Fireplace? Check. Breakfast delivered to your room (so the two of you can eat in the cushy robes)? Check. Wild animal that sends you into your partner's arms? If a dawdling porcupine blocking the hiking trail counts, check.

Canoe Bay Resort is that ideal romantic spot where wilderness meets luxury. The resort has only 23 units on its 280 woodsy acres, so you feel secluded as you gaze out on the lake from a nicely situated bench among the oaks. The well-spaced stone-and-wood cottages and rooms add to the air of privacy.

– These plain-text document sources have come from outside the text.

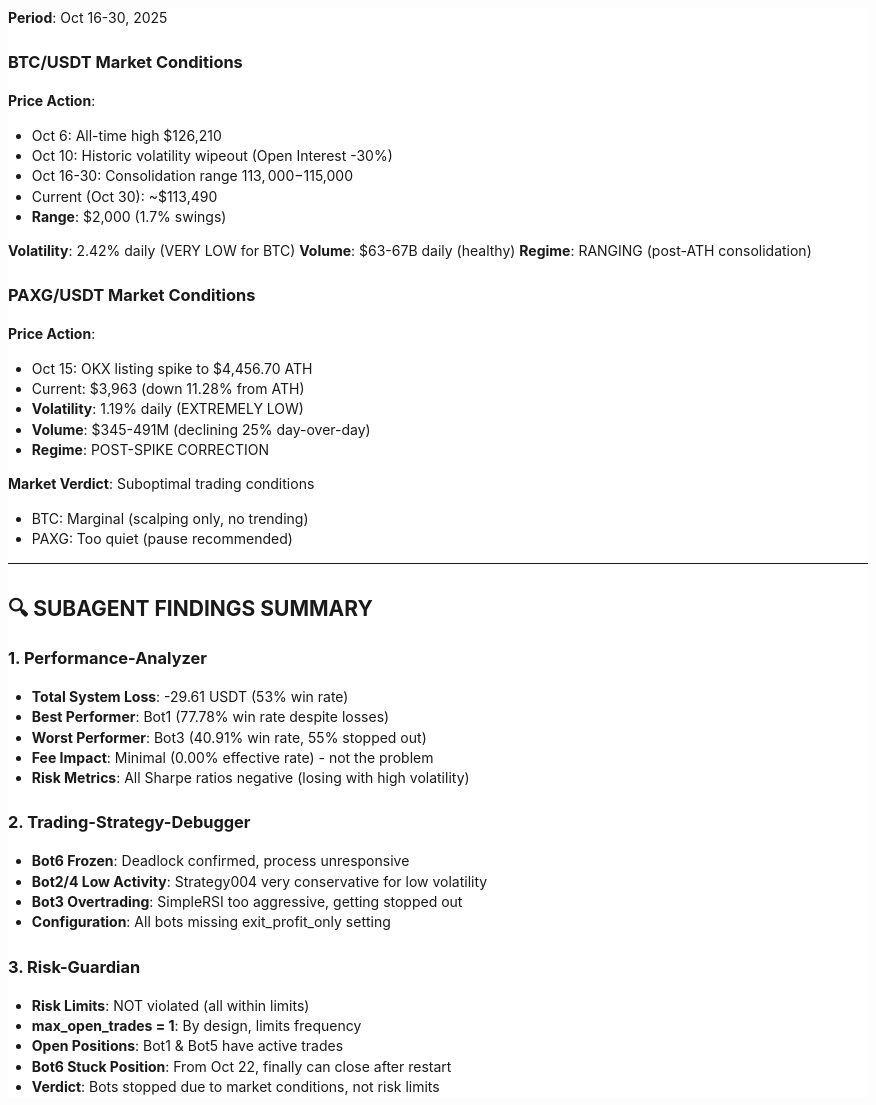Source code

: **Period**: Oct 16-30, 2025

### BTC/USDT Market Conditions

**Price Action**:
- Oct 6: All-time high $126,210
- Oct 10: Historic volatility wipeout (Open Interest -30%)
- Oct 16-30: Consolidation range $113,000-$115,000
- Current (Oct 30): ~$113,490
- **Range**: $2,000 (1.7% swings)

**Volatility**: 2.42% daily (VERY LOW for BTC)
**Volume**: $63-67B daily (healthy)
**Regime**: RANGING (post-ATH consolidation)

### PAXG/USDT Market Conditions

**Price Action**:
- Oct 15: OKX listing spike to $4,456.70 ATH
- Current: $3,963 (down 11.28% from ATH)
- **Volatility**: 1.19% daily (EXTREMELY LOW)
- **Volume**: $345-491M (declining 25% day-over-day)
- **Regime**: POST-SPIKE CORRECTION

**Market Verdict**: Suboptimal trading conditions
- BTC: Marginal (scalping only, no trending)
- PAXG: Too quiet (pause recommended)

---

## 🔍 SUBAGENT FINDINGS SUMMARY

### 1. Performance-Analyzer
- **Total System Loss**: -29.61 USDT (53% win rate)
- **Best Performer**: Bot1 (77.78% win rate despite losses)
- **Worst Performer**: Bot3 (40.91% win rate, 55% stopped out)
- **Fee Impact**: Minimal (0.00% effective rate) - not the problem
- **Risk Metrics**: All Sharpe ratios negative (losing with high volatility)

### 2. Trading-Strategy-Debugger
- **Bot6 Frozen**: Deadlock confirmed, process unresponsive
- **Bot2/4 Low Activity**: Strategy004 very conservative for low volatility
- **Bot3 Overtrading**: SimpleRSI too aggressive, getting stopped out
- **Configuration**: All bots missing exit_profit_only setting

### 3. Risk-Guardian
- **Risk Limits**: NOT violated (all within limits)
- **max_open_trades = 1**: By design, limits frequency
- **Open Positions**: Bot1 & Bot5 have active trades
- **Bot6 Stuck Position**: From Oct 22, finally can close after restart
- **Verdict**: Bots stopped due to market conditions, not risk limits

Tables for two dot the hushed dining room, where pork loin comes with an apricot glaze and baby roasted beets brighten greens.

The resort is one of a few Relais & Chateaux properties in the United States and the only one in the Midwest; the designation is given to hotels and restaurants appreciated for their charm, prestige and high culinary standards.

Here's a real charmer: Cell phone reception is spotty -- and what a boon that is to modern-day romance.

KERRI WESTENBERG

St. James Hotel: Red Wing, Minn.
With its antiques, Amish quilts and other stylish appointments, the St. James Hotel oozes Old World charm. But in the warmer months, especially along the equally enticing Main Street out front, something is missing: peace and quiet.

Winter and early spring, however, afford visitors the kind of tranquility that ratchets up the romance-o-meter a few notches. Yes, those strolls along Lake Pepin can be a bit brisk, but a return to a rapturous room or a languid lunch at the soothing downstairs eatery called the Port will warm more than the cockles of one's heart.

To up the throwback-osity factor, consider heading down there via rail. Amtrak's daily route leaves St. Paul at 7:50 a.m., and the return ride departs Red Wing at 8:52 p.m. In the interim, a little time in the lap of luxury never hurt anyone.